● Document excerpt
-*-

2 Jul 1940: Enlisted Adelaide, SA
2 Jul 1940: Enlisted Australian Military Forces (Army WW2), Private, SX7616, 2nd/48th Infantry Battalion
7 Jul 1940: Involvement Private, SX7616, 2nd/48th Infantry Battalion, Enlistment/Embarkation WW2
10 Apr 1941: Involvement Private, SX7616, 2nd/48th Infantry Battalion, Siege of Tobruk
Date unknown: Involvement

‘He Died That We Might Live’

Robert was born at Port Augusta on the 19th May, 1914 to John Maxwell and Ellen Aitken (ne Massey). He was one of four children with two sisters, Isabella Mavis (Mavis) who became a nurse at the Adelaide Hospital, Margaret and a brother, Bert (H.J.) who worked in Clare with the electricity Company, was a councillor and conductor of the Clare Brass Band for many years.
Their Scottish-born father, John had arrived in South Australia, settling at Port Augusta where he met and married Ellen. By the time Robert was two, the family moved to Orroroo then Clare with John in the role of long-serving Postmaster before he was transferred to the Maitland Post Office in ’35. The family was also particularly active in the Presbyterian Church where John was an elder.
Robert and his siblings attended the local Clare school, then he worked at the Berri Distillery. Less than a month after his 26th birthday, Robert enlisted on the 2nd July ’40 in Adelaide to become SX7616 in the 2/48th Battalion. Soon after, his 64-year-old father died unexpectedly in Maitland having been transferred just five years beforehand.

-*-

● Task requirements
**1)** Decide whether each statement agrees with the account of Robert's life, answering yes or no and quoting the deciding words: (a) Robert was born at Port Augusta. (b) Robert worked with the electricity company in Clare. (c) Robert's father was born in Scotland.
**2)** In the account of Robert's life, what role did his father hold in Clare?
**3)** Carry on the account of Robert's life from its final sentence.

● Data section
-*-

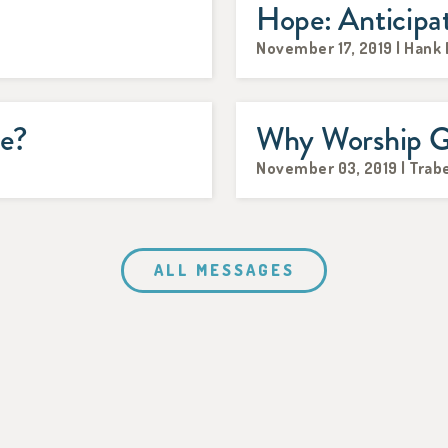
Hope: Anticipa
November 17, 2019 | Hank
me?
Why Worship 
November 03, 2019 | Trabe
ALL MESSAGES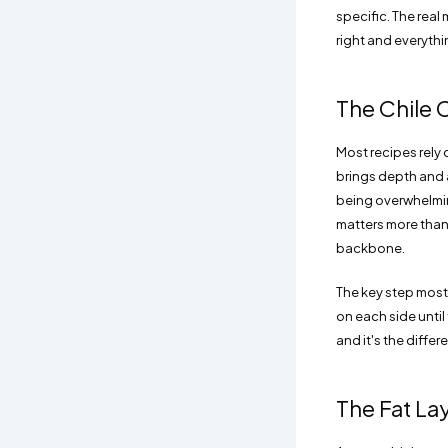
specific. The real
right and everythin
The Chile 
Most recipes rely 
brings depth and 
being overwhelming
matters more than t
backbone.
The key step most 
on each side until 
and it's the diff
The Fat La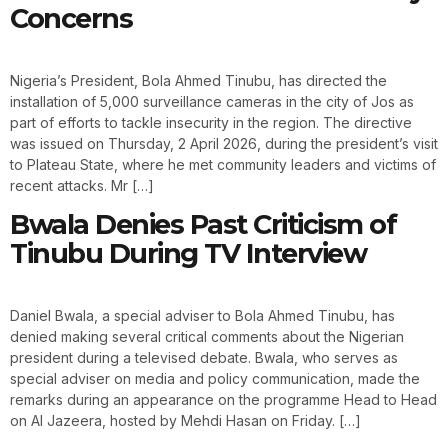
Concerns
Nigeria’s President, Bola Ahmed Tinubu, has directed the
installation of 5,000 surveillance cameras in the city of Jos as
part of efforts to tackle insecurity in the region. The directive
was issued on Thursday, 2 April 2026, during the president’s visit
to Plateau State, where he met community leaders and victims of
recent attacks. Mr […]
Bwala Denies Past Criticism of
Tinubu During TV Interview
Daniel Bwala, a special adviser to Bola Ahmed Tinubu, has
denied making several critical comments about the Nigerian
president during a televised debate. Bwala, who serves as
special adviser on media and policy communication, made the
remarks during an appearance on the programme Head to Head
on Al Jazeera, hosted by Mehdi Hasan on Friday. […]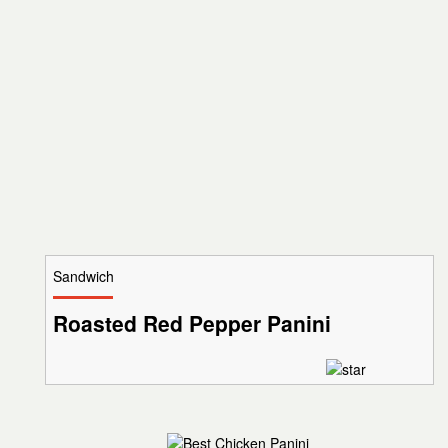
Sandwich
Roasted Red Pepper Panini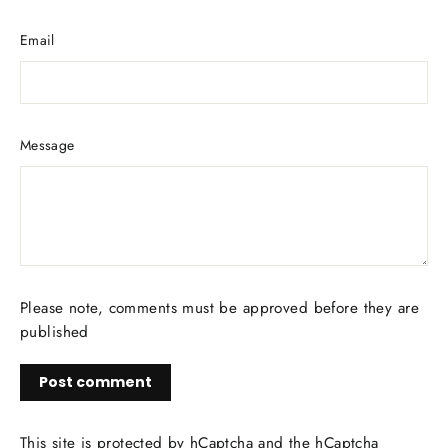
Email
Message
Please note, comments must be approved before they are
published
Post
comment
This site is protected by hCaptcha and the hCaptcha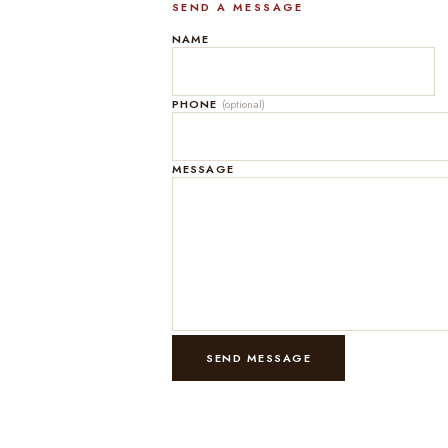
SEND A MESSAGE
NAME
PHONE
(optional)
MESSAGE
SEND MESSAGE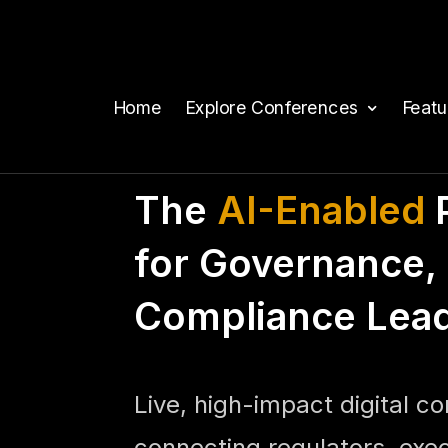
Home
Explore Conferences
Feat
The
AI-Enabled
P
for Governance, 
Compliance Lea
Live, high-impact digital c
connecting regulators, exe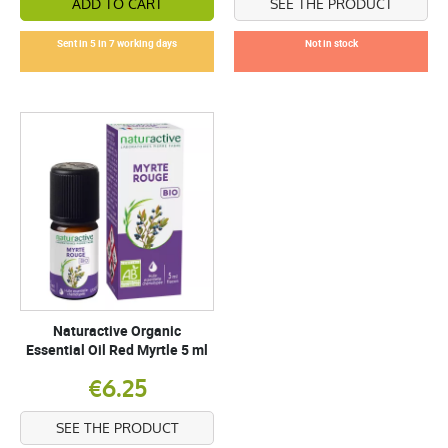
ADD TO CART
SEE THE PRODUCT
Sent in 5 in 7 working days
Not in stock
Naturactive Organic
Essential Oil Red Myrtle 5 ml
€6.25
SEE THE PRODUCT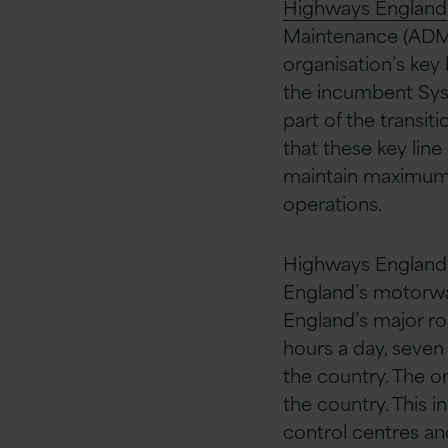
Highways England
Maintenance (ADM) 
organisation’s key 
the incumbent Syst
part of the transit
that these key line
maintain maximum l
operations.
Highways England 
England’s motorway
England’s major r
hours a day, seven
the country. The o
the country. This i
control centres an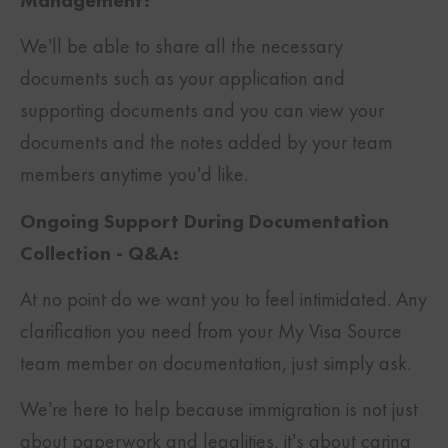
Management:
We’ll be able to share all the necessary
documents such as your application and
supporting documents and you can view your
documents and the notes added by your team
members anytime you’d like.
Ongoing Support During Documentation
Collection - Q&A:
At no point do we want you to feel intimidated. Any
clarification you need from your My Visa Source
team member on documentation, just simply ask.
We’re here to help because immigration is not just
about paperwork and legalities, it’s about caring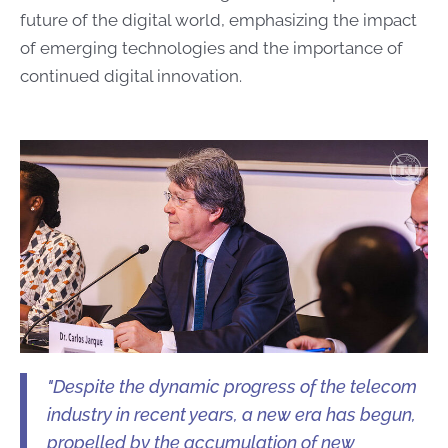
future of the digital world, emphasizing the impact
of emerging technologies and the importance of
continued digital innovation.
"Despite the dynamic progress of the telecom
industry in recent years, a new era has begun,
propelled by the accumulation of new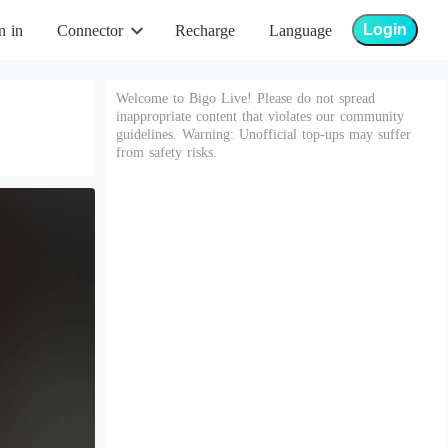
Login
n in
Connector
Recharge
Language
Welcome to Bigo Live! Please do not spread
inappropriate content that violates our community
guidelines. Warning: Unofficial top-ups may suffer
from safety risks.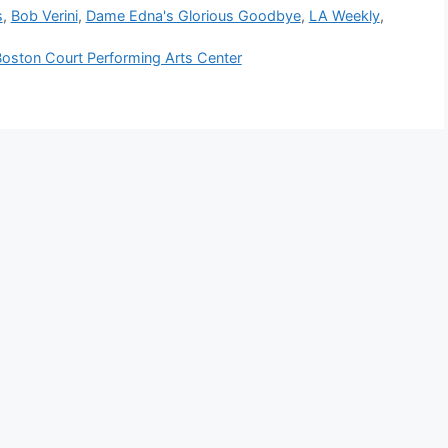
s
,
Bob Verini
,
Dame Edna's Glorious Goodbye
,
LA Weekly
,
ton Court Performing Arts Center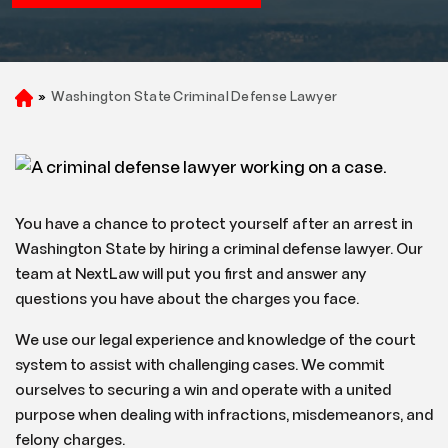
»
Washington State Criminal Defense Lawyer
H
o
m
e
You have a chance to protect yourself after an arrest in
Washington State by hiring a criminal defense lawyer. Our
team at NextLaw will put you first and answer any
questions you have about the charges you face.
We use our legal experience and knowledge of the court
system to assist with challenging cases. We commit
ourselves to securing a win and operate with a united
purpose when dealing with infractions, misdemeanors, and
felony charges.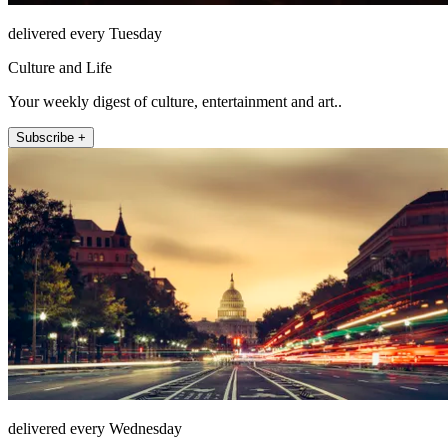
delivered every Tuesday
Culture and Life
Your weekly digest of culture, entertainment and art..
Subscribe +
delivered every Wednesday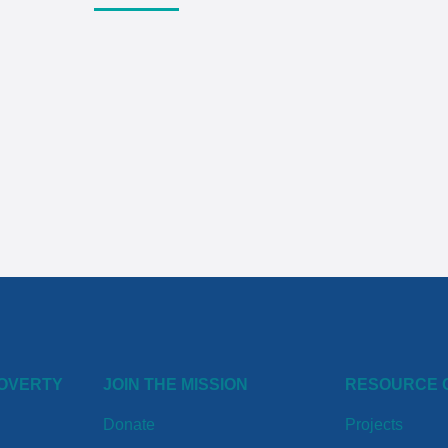
POVERTY
JOIN THE MISSION
RESOURCE 
Donate
Projects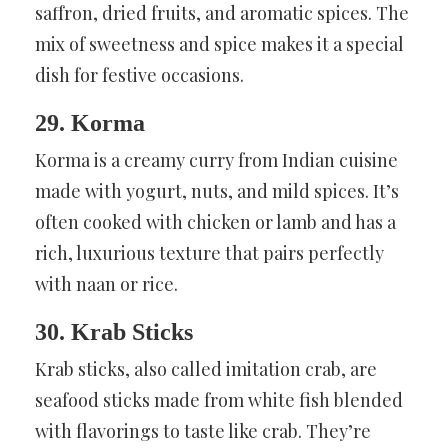
saffron, dried fruits, and aromatic spices. The
mix of sweetness and spice makes it a special
dish for festive occasions.
29. Korma
Korma is a creamy curry from Indian cuisine
made with yogurt, nuts, and mild spices. It’s
often cooked with chicken or lamb and has a
rich, luxurious texture that pairs perfectly
with naan or rice.
30. Krab Sticks
Krab sticks, also called imitation crab, are
seafood sticks made from white fish blended
with flavorings to taste like crab. They’re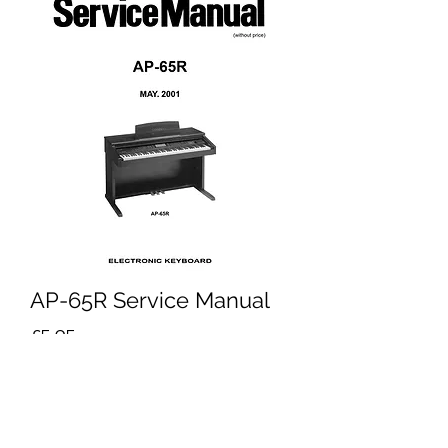
AP-65R Service Manual
Price
£5.95
Excluding VAT
Add to Cart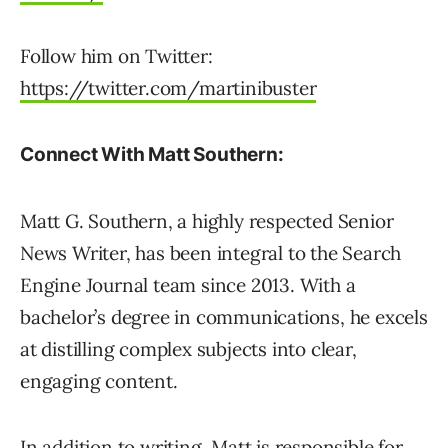
Follow him on Twitter:
https://twitter.com/martinibuster
Connect With Matt Southern:
Matt G. Southern, a highly respected Senior
News Writer, has been integral to the Search
Engine Journal team since 2013. With a
bachelor’s degree in communications, he excels
at distilling complex subjects into clear,
engaging content.
In addition to writing, Matt is responsible for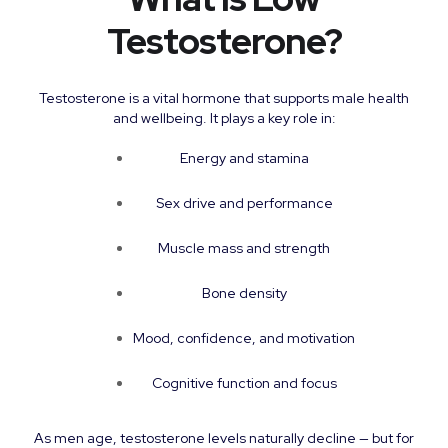
Testosterone?
Testosterone is a vital hormone that supports male health
and wellbeing. It plays a key role in:
Energy and stamina
Sex drive and performance
Muscle mass and strength
Bone density
Mood, confidence, and motivation
Cognitive function and focus
As men age, testosterone levels naturally decline — but for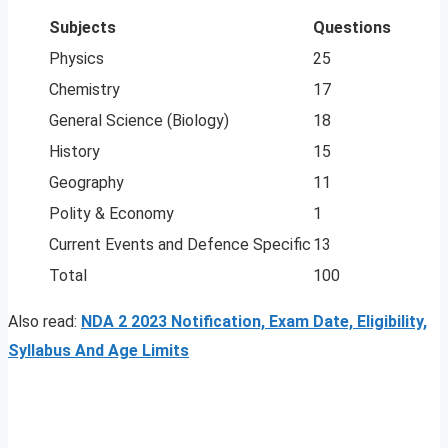
Subjects
Questions
Physics
25
Chemistry
17
General Science (Biology)
18
History
15
Geography
11
Polity & Economy
1
Current Events and Defence Specific
13
Total
100
Also read:
NDA 2 2023 Notification, Exam Date, Eligibility,
Syllabus And Age Limits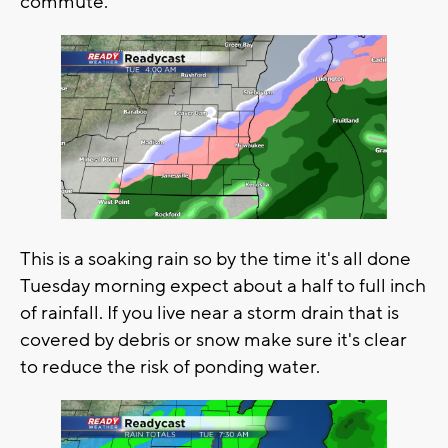
commute.
This is a soaking rain so by the time it's all done
Tuesday morning expect about a half to full inch
of rainfall. If you live near a storm drain that is
covered by debris or snow make sure it's clear
to reduce the risk of ponding water.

-*-

● Numbered answers
**1)**
(a) Yes: "Robert was born at Port Augusta on the 19th May, 1914"
(b) No: "then he worked at the Berri Distillery"
(c) Yes: "Their Scottish-born father, John"

**2)** Long-serving Postmaster.

**3)**
One of the active young women of the Clare community was Lorna Irene Snashall who was energetic in supporting those serving overseas, including being a member of the Women's Auxiliary of Overseas Missions. She was also part of the Girl Comrades who enthusiastically helped celebrate with a kitchen afternoon prior to Lorna’s coming marriage to Robert. Whilst on pre-embarkation leave, Bob and Lorna married on the 25th July 1940.
By October the Clare community had organised a huge farewell in the Clare Town Hall on Sunday October 20th with twelve newly enlisted soldiers filing down the Hall before the singing of the National Anthem. The wish was expressed that, when the war had been successfully won, the ‘boys’ would return safely to Australia. They and their supportive families were thanked for doing their duty in offering their services for Australia and the Empire and for volunteering. Each soldier was presented with five parcels being from the Clare Soldiers’ Farewell Committee, the Fighting Forces Comfort Fund, the Clare CWA and Clare Women’s Branch of the Agricultural Bureau as well as one from Mr Tom French who generously donated a parcel to each departing soldier. The Committee also gave each departing soldier a monogrammed leather pocketbook.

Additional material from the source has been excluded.